Kadınların baroların yönetimlerinde temsili konusunda durumun ne kadar feci olduğunu görmek için hiç ummayacağınız bir kurumun, Diyarbakır Barosu’nun tarihine bir göz atabiliriz. Diyarbakır Barosu’na kayıtlı olan ve mesleğini aktif olarak icra eden 1536 avukatın 494’ü, yani yüzde 32’si kadın. Baronun şu anki başkanı bir erkek avukat. Bunda bir problem yok elbette ama Diyarbakır Barosu’nun bugüne kadarki baro başkanlarının tamamı da erkekti. Yani 1927 yılında kurulan Diyarbakır Barosu’na bugüne kadar bir kere bile bir kadın avukat başkanlık etmemiş. Baro başkanlığına aday olan kadın sayısı da diğer illerde olduğu gibi epey sınırlı kalmış. Diyarbakır Barosu’nda yapılan seçimlerde bugüne kadar yalnızca iki kadın avukat başkanlık için yarışmış. Şaşırtıcı değil mi? Diyarbakır’dan bahsediyoruz sonuçta, Amed Barosu’ndan! Yönetim kurulunda kadın temsili konusunda da genel durum pek iç açıcı görünmüyor. Bir önceki dönemde baronun yönetim kurulundaki kadın üye sayısı yalnızca 1’di. Yani 11 kişiden yalnızca 1’i kadındı. Bu sayı son seçimde neyse ki 3’e yükseldi.

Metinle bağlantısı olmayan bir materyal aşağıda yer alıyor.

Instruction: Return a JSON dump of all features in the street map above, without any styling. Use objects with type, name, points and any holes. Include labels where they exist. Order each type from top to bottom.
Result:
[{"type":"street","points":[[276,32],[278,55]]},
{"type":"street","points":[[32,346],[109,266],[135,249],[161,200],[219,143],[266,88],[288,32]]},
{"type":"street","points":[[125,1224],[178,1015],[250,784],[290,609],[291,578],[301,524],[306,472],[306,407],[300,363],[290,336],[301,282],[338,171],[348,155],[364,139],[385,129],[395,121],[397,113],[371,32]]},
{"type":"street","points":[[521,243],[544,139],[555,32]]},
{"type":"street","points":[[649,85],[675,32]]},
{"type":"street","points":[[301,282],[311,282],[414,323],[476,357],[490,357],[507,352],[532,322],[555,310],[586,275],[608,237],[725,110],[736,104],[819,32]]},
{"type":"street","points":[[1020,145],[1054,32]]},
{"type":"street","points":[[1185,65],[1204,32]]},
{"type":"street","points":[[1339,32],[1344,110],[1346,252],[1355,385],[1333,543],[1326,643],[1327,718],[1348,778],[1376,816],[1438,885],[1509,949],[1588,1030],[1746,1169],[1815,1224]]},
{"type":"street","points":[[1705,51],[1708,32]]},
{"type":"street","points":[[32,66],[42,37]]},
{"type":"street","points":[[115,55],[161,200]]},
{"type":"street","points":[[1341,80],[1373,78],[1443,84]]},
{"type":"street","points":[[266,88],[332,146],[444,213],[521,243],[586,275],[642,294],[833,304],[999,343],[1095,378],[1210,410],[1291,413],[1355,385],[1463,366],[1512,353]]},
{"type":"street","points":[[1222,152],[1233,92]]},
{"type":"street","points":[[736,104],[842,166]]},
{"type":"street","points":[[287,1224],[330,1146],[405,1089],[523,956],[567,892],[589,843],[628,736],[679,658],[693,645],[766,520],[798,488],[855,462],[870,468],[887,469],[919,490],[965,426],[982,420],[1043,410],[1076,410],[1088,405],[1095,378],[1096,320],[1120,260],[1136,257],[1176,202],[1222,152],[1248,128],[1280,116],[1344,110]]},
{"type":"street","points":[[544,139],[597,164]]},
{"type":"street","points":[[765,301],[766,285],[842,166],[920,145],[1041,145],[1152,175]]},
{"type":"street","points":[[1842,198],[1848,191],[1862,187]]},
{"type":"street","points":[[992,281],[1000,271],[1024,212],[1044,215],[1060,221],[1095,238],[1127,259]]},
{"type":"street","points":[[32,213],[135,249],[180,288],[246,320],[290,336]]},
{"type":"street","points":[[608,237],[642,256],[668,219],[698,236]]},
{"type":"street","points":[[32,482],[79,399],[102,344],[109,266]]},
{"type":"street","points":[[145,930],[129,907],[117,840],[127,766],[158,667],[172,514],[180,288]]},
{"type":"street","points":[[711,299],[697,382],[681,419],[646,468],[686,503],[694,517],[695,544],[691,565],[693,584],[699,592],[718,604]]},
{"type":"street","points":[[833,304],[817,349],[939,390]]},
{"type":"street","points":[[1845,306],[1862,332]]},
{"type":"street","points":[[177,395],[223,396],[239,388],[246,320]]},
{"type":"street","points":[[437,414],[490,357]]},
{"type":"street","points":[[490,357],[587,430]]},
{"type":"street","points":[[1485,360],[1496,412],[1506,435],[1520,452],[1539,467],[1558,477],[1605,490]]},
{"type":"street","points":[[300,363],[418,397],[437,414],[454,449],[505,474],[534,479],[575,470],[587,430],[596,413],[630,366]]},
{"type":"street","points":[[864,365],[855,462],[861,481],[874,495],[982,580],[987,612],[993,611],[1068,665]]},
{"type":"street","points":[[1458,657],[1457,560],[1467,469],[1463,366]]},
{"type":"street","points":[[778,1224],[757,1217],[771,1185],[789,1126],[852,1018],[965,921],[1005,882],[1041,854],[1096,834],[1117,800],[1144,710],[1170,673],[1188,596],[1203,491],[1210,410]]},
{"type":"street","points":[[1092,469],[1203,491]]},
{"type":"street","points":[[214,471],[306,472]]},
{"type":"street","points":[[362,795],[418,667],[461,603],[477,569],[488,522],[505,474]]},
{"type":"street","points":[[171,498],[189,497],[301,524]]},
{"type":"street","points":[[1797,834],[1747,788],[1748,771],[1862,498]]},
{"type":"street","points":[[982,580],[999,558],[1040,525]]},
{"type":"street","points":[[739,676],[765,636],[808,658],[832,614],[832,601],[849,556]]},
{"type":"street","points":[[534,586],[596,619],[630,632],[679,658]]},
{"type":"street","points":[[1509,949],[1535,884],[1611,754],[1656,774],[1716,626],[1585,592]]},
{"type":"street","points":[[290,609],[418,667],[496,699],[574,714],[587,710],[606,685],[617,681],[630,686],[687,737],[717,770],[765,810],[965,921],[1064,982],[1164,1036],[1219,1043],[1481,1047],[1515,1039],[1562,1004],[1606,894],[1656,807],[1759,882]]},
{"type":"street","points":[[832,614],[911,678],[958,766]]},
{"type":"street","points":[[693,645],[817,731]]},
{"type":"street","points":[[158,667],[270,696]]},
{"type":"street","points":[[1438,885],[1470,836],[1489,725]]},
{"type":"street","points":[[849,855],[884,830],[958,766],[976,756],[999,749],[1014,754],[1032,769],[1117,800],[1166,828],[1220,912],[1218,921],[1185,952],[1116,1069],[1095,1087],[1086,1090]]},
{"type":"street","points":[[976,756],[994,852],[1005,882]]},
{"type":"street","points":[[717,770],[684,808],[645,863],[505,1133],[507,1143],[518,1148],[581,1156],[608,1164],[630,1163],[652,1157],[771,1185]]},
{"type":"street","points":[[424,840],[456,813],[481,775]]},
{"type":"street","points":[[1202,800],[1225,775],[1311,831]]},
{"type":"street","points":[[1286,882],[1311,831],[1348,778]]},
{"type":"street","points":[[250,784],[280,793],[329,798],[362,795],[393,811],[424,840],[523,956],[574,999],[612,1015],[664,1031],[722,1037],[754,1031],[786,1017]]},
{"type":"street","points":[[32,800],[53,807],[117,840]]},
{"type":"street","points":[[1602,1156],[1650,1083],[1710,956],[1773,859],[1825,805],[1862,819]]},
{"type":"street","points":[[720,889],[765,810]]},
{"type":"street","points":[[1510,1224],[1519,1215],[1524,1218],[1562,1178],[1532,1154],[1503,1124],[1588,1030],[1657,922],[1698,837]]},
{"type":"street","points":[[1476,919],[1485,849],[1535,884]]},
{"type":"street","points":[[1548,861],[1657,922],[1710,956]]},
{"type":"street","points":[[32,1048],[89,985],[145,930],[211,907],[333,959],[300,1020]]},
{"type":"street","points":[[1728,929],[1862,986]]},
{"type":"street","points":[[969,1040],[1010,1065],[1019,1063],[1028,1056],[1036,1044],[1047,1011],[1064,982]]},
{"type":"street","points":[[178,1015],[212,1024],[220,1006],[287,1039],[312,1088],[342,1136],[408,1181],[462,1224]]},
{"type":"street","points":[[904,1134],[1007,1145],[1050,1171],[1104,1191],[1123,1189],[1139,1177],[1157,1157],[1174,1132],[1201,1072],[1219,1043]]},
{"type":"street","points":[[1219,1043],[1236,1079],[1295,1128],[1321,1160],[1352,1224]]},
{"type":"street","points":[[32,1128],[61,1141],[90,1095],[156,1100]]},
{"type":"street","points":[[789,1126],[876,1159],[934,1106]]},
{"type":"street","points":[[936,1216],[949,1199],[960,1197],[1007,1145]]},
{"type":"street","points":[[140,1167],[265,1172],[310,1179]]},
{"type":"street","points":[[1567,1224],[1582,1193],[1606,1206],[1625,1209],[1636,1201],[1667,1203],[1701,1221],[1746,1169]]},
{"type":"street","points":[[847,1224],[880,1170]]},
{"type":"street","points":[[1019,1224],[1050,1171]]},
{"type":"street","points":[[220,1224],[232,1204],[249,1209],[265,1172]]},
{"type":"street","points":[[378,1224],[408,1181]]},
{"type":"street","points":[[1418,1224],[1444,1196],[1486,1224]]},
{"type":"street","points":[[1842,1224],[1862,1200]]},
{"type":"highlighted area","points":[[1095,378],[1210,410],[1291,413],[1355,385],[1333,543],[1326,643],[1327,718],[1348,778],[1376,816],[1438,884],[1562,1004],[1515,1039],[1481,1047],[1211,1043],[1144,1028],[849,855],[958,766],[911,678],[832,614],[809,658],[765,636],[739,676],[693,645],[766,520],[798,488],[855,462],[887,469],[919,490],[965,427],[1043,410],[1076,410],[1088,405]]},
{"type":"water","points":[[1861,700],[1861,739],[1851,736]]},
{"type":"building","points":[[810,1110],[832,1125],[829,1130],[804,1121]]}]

Şehirdeki diğer meslek örgütlerinde, hatta insan hakları alanında çalışan STK’larda da durum bir hayli benzer. Kadınlar tarafından kurulan ya da kadınlar konusunda çalışmalar yürüten kurumların dışındaki bütün meslek örgütleri ile insan hakları konusunda çalışmalar yürüten STK’ların başkanlarının neredeyse tamamı erkek. Bölgedeki bütün illerde de durum üç aşağı beş yukarı aynı. Ve ülkenin genelinde de…
Bu tablonun ortaya çıkmasının çeşitli nedenleri var elbette ama 2020 yılında, insan haklarını korumakla yükümlü kurumlarda, hele insan haklarını korumayı ve demokrasi için mücadele vermeyi kendine şiar edinmiş barolarda kadınların temsilinin bu kadar zayıf olması karşısında bir şeyler yapmak gerektiği aşikâr. Bana kalırsa başta kadın avukatlar olmak üzere, bu tablonun değişmesini isteyen bütün avukatlar şimdiden düşünse, tartışsa, örgütlense ve kampanyalar yürütse gelecek seçimlerde bir şeyler değişebilir. Her baroda kadın sayısı da koşullar da farklı ve her baroda aynı kampanya yürütülemez elbette ancak bir takım temel ilke ve taleplerde anlaşarak ulusal düzeyde kampanyalar yürütülmesi mümkün olamaz mı? Kadın avukatlar başkanlığa da yönetim kurulu üyeliklerine de aday olmak için cesaretlendirilseler ve aktif olarak desteklenseler mesela? Pek çok baroda başkan adayları liste ile seçime giriyorlar. Ekim ayında yapılacak baro seçimlerinden başlayarak, listesinin yarısı kadınlardan oluşmayan başkan adaylarına katiyen oy verilmeyeceği deklere edilse nasıl olur mesela? Bu talepleri paylaşmak için etkili sosyal medya kampanyaları yürütülse faydalı olmaz mı, ne dersiniz?
Daha pek çok şey düşünülebilir, talep edilebilir. Kadınlar farklı şekillerde örgütlenebilir. Yeter ki vakit varken bu konuyu kendine dert edinen avukatlar bir şeyler yapmaya başlasınlar. Kadınlar bugüne kadar ne çok şeyi değiştirdiler bu ülkede. Bu tabloyu da değiştirmeleri elbette mümkün.